● **ABOUT THIS TASK**
Each line of data below is to be returned exactly, leaving out any picture.

:: INPUT DATA ::

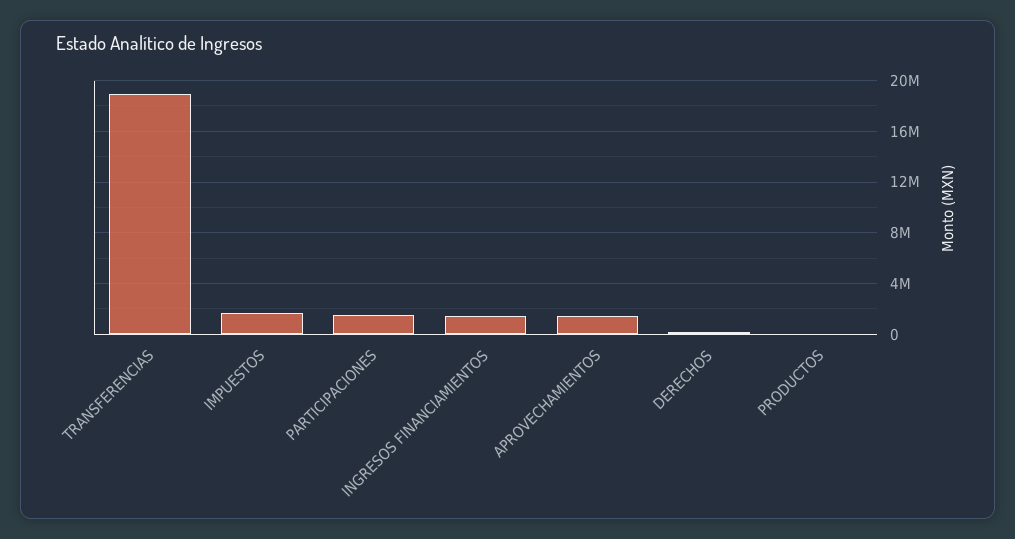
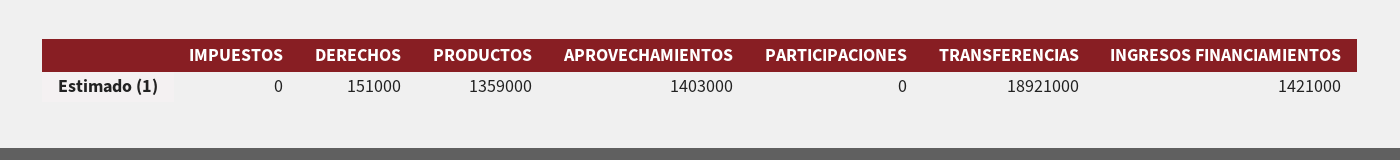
  {
    "TRANSFERENCIAS": 18921000,
-   "IMPUESTOS": 1500000,
+   "IMPUESTOS": 0,
-   "PARTICIPACIONES": 1500000,
+   "PARTICIPACIONES": 0,
    "INGRESOS FINANCIAMIENTOS": 1421000,
    "APROVECHAMIENTOS": 1403000,
    "DERECHOS": 151000,
-   "PRODUCTOS": 0
+   "PRODUCTOS": 1359000
  }

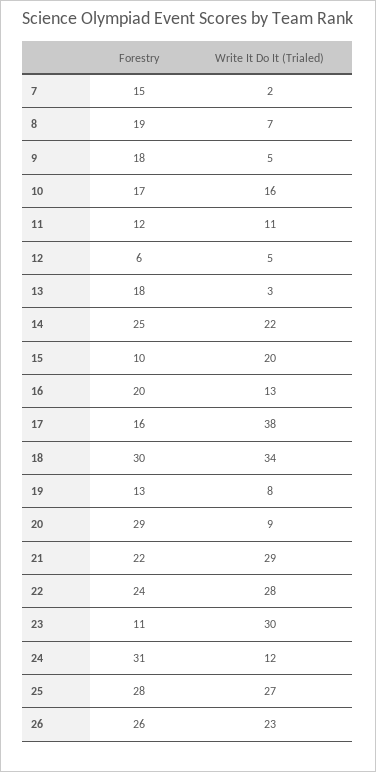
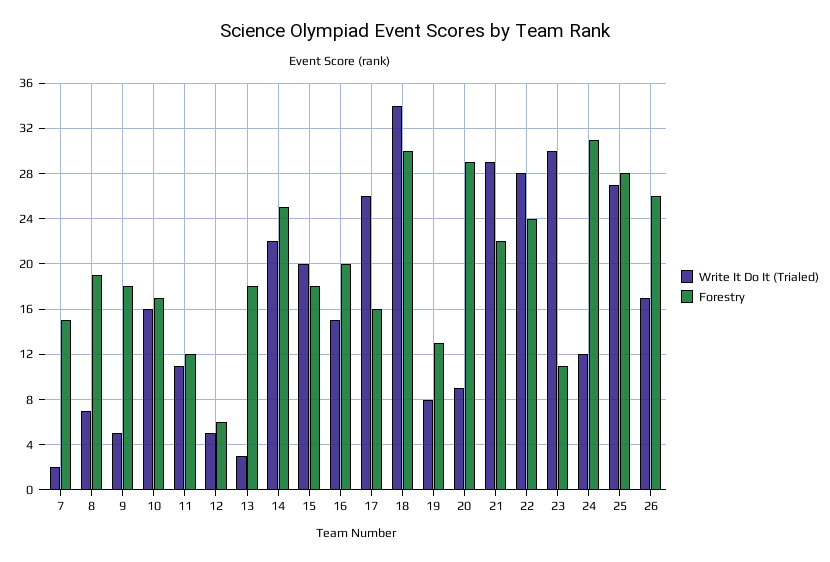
  {
    "Forestry": {
      "7": 15,
      "8": 19,
      "9": 18,
      "10": 17,
      "11": 12,
      "12": 6,
      "13": 18,
      "14": 25,
-     "15": 10,
+     "15": 18,
      "16": 20,
      "17": 16,
      "18": 30,
      "19": 13,
      "20": 29,
      "21": 22,
      "22": 24,
      "23": 11,
      "24": 31,
      "25": 28,
      "26": 26
    },
    "Write It Do It (Trialed)": {
      "7": 2,
      "8": 7,
      "9": 5,
      "10": 16,
      "11": 11,
      "12": 5,
      "13": 3,
      "14": 22,
      "15": 20,
-     "16": 13,
+     "16": 15,
-     "17": 38,
+     "17": 26,
      "18": 34,
      "19": 8,
      "20": 9,
      "21": 29,
      "22": 28,
      "23": 30,
      "24": 12,
      "25": 27,
-     "26": 23
+     "26": 17
    }
  }

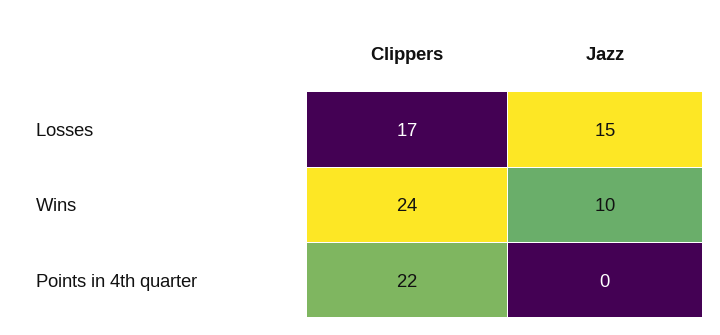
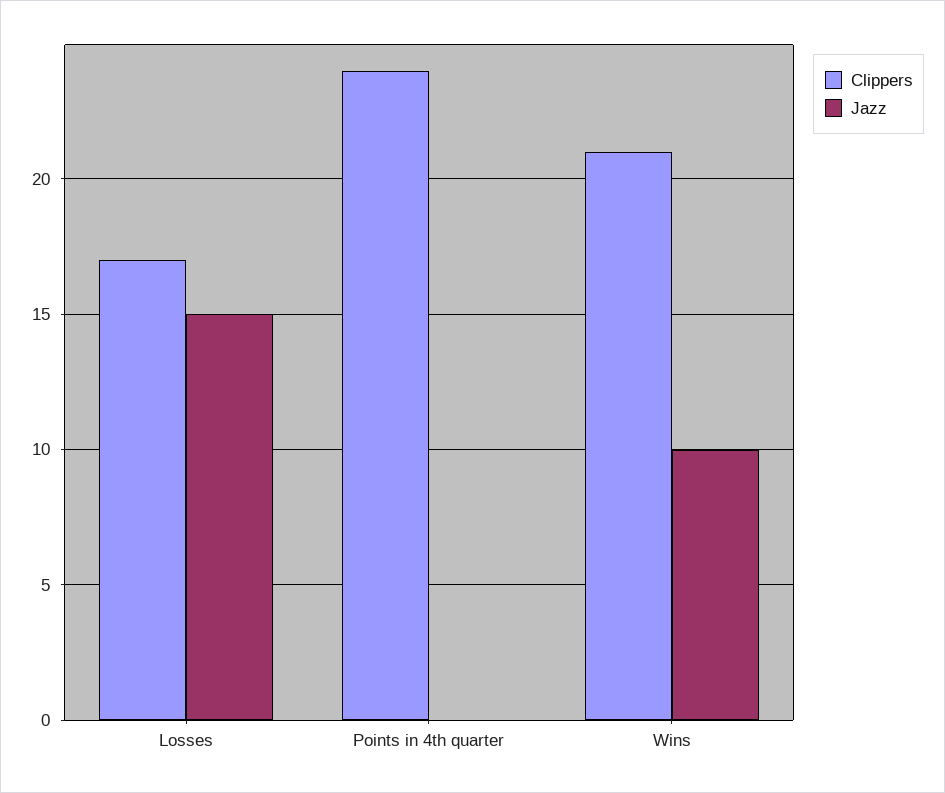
  {
    "Clippers": {
      "Losses": 17,
-     "Wins": 24,
+     "Wins": 21,
-     "Points in 4th quarter": 22
+     "Points in 4th quarter": 24
    },
    "Jazz": {
      "Losses": 15,
      "Wins": 10,
      "Points in 4th quarter": 0
    }
  }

:::

● **OUTPUT**
  {
    "TRANSFERENCIAS": 18921000,
-   "IMPUESTOS": 1500000,
+   "IMPUESTOS": 0,
-   "PARTICIPACIONES": 1500000,
+   "PARTICIPACIONES": 0,
    "INGRESOS FINANCIAMIENTOS": 1421000,
    "APROVECHAMIENTOS": 1403000,
    "DERECHOS": 151000,
-   "PRODUCTOS": 0
+   "PRODUCTOS": 1359000
  }

  {
    "Forestry": {
      "7": 15,
      "8": 19,
      "9": 18,
      "10": 17,
      "11": 12,
      "12": 6,
      "13": 18,
      "14": 25,
-     "15": 10,
+     "15": 18,
      "16": 20,
      "17": 16,
      "18": 30,
      "19": 13,
      "20": 29,
      "21": 22,
      "22": 24,
      "23": 11,
      "24": 31,
      "25": 28,
      "26": 26
    },
    "Write It Do It (Trialed)": {
      "7": 2,
      "8": 7,
      "9": 5,
      "10": 16,
      "11": 11,
      "12": 5,
      "13": 3,
      "14": 22,
      "15": 20,
-     "16": 13,
+     "16": 15,
-     "17": 38,
+     "17": 26,
      "18": 34,
      "19": 8,
      "20": 9,
      "21": 29,
      "22": 28,
      "23": 30,
      "24": 12,
      "25": 27,
-     "26": 23
+     "26": 17
    }
  }

  {
    "Clippers": {
      "Losses": 17,
-     "Wins": 24,
+     "Wins": 21,
-     "Points in 4th quarter": 22
+     "Points in 4th quarter": 24
    },
    "Jazz": {
      "Losses": 15,
      "Wins": 10,
      "Points in 4th quarter": 0
    }
  }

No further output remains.